• RECORDS PROVIDED:
▬▬▬

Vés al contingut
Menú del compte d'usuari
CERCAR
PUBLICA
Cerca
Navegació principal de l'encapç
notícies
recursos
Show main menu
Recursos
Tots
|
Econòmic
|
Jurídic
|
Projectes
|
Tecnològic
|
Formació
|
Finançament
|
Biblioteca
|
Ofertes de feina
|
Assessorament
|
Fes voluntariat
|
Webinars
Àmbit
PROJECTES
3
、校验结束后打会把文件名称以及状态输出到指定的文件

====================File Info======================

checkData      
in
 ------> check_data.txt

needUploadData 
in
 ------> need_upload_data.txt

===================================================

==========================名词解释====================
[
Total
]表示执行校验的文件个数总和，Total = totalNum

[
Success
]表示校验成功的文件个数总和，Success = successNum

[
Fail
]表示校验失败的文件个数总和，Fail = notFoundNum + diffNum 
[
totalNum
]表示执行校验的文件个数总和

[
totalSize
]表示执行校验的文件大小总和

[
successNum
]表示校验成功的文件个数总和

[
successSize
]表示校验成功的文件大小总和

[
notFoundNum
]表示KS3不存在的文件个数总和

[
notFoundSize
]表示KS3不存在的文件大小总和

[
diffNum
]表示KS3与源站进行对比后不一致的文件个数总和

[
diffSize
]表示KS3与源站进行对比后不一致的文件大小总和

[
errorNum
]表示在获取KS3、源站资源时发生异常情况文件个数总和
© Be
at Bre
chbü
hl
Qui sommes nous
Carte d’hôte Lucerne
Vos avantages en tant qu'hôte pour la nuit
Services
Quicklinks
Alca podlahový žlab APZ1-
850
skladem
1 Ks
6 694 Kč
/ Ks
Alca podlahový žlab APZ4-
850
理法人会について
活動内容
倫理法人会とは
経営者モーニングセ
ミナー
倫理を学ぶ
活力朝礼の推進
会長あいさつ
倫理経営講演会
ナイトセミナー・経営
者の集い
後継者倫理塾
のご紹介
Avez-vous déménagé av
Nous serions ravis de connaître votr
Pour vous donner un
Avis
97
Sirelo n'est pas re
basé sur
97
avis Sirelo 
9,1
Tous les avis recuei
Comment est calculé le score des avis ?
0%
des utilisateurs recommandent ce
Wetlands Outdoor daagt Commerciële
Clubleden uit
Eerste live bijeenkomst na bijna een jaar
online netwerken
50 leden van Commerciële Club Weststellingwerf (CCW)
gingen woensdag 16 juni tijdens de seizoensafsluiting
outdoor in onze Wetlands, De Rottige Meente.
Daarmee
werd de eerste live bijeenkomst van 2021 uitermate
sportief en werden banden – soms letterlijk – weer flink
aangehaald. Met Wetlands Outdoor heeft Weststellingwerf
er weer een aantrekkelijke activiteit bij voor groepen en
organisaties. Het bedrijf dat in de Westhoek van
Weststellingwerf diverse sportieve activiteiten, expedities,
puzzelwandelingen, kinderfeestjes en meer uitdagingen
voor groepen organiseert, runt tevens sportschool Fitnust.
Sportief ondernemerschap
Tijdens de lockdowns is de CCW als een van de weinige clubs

▬▬▬

• DIRECTIONS FOR THIS TASK: One number should be returned: how many lines in the records contain the word "voor".

• OUTPUT FOR THIS TASK: 2